— Data to examine —
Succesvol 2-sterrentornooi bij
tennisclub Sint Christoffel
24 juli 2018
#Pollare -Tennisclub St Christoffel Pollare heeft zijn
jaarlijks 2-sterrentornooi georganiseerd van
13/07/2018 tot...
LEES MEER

— Instructions to follow —
Arrange every line of the material above as a Markdown table with the columns Row and Text line, numbering the rows and skipping any blank lines.

— Response —
| Row | Text line |
|---|---|
| 1 | Succesvol 2-sterrentornooi bij |
| 2 | tennisclub Sint Christoffel |
| 3 | 24 juli 2018 |
| 4 | #Pollare -Tennisclub St Christoffel Pollare heeft zijn |
| 5 | jaarlijks 2-sterrentornooi georganiseerd van |
| 6 | 13/07/2018 tot... |
| 7 | LEES MEER |